Problem description: Please repeat the records word for word, beginning at the line that has "order: Solanales" and stopping after the final line of the records.

Excerpted data:

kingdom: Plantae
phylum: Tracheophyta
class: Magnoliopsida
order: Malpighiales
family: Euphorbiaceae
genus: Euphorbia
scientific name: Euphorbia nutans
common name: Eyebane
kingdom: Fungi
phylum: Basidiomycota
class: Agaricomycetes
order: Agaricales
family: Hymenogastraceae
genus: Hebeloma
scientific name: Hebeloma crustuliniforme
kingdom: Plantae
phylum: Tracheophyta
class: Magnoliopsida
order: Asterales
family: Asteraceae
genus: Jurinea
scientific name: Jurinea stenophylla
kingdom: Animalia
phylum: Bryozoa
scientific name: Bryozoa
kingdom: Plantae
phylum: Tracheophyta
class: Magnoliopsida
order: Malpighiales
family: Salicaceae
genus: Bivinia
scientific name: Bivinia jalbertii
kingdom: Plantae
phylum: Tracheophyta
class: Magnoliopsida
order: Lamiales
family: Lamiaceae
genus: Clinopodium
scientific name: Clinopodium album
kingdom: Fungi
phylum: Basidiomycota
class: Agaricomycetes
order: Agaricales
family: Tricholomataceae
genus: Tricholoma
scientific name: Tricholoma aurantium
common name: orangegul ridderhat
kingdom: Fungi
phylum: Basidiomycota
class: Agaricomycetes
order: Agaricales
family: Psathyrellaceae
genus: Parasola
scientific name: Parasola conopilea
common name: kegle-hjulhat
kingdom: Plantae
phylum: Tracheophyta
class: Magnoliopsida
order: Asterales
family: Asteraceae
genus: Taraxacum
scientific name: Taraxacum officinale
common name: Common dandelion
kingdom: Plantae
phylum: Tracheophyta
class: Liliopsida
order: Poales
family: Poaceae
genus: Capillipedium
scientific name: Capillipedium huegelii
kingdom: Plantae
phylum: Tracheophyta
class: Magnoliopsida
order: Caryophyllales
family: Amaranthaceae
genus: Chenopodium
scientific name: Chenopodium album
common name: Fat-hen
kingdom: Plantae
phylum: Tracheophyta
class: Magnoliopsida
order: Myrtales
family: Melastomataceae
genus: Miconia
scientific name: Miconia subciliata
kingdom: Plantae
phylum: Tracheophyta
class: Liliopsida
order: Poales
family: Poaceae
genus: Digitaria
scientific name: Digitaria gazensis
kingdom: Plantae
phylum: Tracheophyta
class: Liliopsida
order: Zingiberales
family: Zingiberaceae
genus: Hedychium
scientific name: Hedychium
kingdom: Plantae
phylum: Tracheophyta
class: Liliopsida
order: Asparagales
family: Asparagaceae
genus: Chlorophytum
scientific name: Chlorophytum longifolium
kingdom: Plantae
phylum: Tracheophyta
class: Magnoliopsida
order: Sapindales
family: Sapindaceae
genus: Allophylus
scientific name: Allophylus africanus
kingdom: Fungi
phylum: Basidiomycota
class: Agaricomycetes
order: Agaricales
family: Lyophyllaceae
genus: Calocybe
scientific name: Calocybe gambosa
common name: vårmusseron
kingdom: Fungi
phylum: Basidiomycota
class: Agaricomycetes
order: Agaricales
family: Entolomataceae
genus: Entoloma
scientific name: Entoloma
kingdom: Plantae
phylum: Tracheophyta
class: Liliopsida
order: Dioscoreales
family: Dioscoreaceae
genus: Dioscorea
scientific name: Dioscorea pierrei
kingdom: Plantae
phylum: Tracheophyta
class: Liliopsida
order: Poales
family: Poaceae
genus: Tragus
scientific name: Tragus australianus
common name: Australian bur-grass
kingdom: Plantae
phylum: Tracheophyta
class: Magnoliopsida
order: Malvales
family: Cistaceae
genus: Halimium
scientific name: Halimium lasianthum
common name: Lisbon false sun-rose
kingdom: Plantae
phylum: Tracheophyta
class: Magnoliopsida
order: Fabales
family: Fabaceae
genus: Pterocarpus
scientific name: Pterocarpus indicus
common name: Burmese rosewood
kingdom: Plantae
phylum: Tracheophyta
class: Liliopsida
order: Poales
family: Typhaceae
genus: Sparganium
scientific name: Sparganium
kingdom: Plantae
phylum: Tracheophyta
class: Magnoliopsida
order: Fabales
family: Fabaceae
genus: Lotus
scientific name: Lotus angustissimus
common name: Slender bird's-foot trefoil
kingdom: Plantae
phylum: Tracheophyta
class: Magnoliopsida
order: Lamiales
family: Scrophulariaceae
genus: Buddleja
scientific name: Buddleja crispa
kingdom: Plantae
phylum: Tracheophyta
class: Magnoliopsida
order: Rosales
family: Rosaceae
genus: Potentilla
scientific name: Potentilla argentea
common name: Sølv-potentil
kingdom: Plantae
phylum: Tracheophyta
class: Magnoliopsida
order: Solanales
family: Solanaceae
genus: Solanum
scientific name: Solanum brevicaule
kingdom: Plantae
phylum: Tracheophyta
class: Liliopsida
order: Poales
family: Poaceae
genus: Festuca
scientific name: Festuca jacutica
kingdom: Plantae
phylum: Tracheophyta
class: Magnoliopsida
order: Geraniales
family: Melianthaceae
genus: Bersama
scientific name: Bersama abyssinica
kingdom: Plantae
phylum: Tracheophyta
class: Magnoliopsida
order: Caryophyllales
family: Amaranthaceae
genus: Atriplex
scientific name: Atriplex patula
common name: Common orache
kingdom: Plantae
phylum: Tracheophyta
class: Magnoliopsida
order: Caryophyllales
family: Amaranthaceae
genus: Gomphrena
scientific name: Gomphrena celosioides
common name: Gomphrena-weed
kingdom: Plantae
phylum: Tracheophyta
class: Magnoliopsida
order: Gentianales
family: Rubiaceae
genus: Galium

Result of the task:
order: Solanales
family: Solanaceae
genus: Solanum
scientific name: Solanum brevicaule
kingdom: Plantae
phylum: Tracheophyta
class: Liliopsida
order: Poales
family: Poaceae
genus: Festuca
scientific name: Festuca jacutica
kingdom: Plantae
phylum: Tracheophyta
class: Magnoliopsida
order: Geraniales
family: Melianthaceae
genus: Bersama
scientific name: Bersama abyssinica
kingdom: Plantae
phylum: Tracheophyta
class: Magnoliopsida
order: Caryophyllales
family: Amaranthaceae
genus: Atriplex
scientific name: Atriplex patula
common name: Common orache
kingdom: Plantae
phylum: Tracheophyta
class: Magnoliopsida
order: Caryophyllales
family: Amaranthaceae
genus: Gomphrena
scientific name: Gomphrena celosioides
common name: Gomphrena-weed
kingdom: Plantae
phylum: Tracheophyta
class: Magnoliopsida
order: Gentianales
family: Rubiaceae
genus: Galium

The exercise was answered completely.